Copying nothing before it, reproduce the line that holds "Livres - Séries" and every line after it in the data, exactly.

Records for this task:
··········
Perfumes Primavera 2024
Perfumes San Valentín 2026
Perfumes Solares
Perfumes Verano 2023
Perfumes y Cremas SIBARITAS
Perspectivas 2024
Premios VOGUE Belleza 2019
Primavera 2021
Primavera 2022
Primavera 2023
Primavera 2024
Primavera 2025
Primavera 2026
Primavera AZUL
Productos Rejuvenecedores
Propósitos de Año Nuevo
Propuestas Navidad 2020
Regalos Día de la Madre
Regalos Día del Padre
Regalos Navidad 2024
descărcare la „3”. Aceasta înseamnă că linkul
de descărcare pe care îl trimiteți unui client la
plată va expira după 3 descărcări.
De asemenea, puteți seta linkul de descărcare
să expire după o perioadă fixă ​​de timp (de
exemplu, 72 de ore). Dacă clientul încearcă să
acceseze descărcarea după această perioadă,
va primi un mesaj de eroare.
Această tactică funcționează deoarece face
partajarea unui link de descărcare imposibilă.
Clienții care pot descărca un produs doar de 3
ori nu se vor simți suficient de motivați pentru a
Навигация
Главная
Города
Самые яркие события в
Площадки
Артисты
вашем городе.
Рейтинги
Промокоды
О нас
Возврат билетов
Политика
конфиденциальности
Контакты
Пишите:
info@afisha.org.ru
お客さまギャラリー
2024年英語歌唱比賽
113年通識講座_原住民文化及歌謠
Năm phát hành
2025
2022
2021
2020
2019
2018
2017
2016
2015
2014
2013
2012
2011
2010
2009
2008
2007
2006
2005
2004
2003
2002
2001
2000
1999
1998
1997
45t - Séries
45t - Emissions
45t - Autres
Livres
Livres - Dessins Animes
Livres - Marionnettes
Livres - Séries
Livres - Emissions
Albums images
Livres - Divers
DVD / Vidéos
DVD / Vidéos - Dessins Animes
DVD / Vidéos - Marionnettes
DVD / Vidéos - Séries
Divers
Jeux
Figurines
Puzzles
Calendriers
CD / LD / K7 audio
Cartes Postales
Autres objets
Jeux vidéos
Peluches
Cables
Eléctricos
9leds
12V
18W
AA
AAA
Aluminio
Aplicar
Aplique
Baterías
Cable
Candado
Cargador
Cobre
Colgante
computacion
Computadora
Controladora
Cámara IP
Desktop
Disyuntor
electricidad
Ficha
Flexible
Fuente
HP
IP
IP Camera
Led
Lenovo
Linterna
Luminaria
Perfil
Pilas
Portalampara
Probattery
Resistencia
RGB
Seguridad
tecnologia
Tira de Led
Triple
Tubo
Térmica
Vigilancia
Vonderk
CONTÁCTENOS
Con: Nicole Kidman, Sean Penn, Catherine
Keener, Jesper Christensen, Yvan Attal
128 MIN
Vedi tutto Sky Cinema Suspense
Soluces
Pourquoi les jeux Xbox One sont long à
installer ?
··········
Written reply:
Livres - Séries
Livres - Emissions
Albums images
Livres - Divers
DVD / Vidéos
DVD / Vidéos - Dessins Animes
DVD / Vidéos - Marionnettes
DVD / Vidéos - Séries
Divers
Jeux
Figurines
Puzzles
Calendriers
CD / LD / K7 audio
Cartes Postales
Autres objets
Jeux vidéos
Peluches
Cables
Eléctricos
9leds
12V
18W
AA
AAA
Aluminio
Aplicar
Aplique
Baterías
Cable
Candado
Cargador
Cobre
Colgante
computacion
Computadora
Controladora
Cámara IP
Desktop
Disyuntor
electricidad
Ficha
Flexible
Fuente
HP
IP
IP Camera
Led
Lenovo
Linterna
Luminaria
Perfil
Pilas
Portalampara
Probattery
Resistencia
RGB
Seguridad
tecnologia
Tira de Led
Triple
Tubo
Térmica
Vigilancia
Vonderk
CONTÁCTENOS
Con: Nicole Kidman, Sean Penn, Catherine
Keener, Jesper Christensen, Yvan Attal
128 MIN
Vedi tutto Sky Cinema Suspense
Soluces
Pourquoi les jeux Xbox One sont long à
installer ?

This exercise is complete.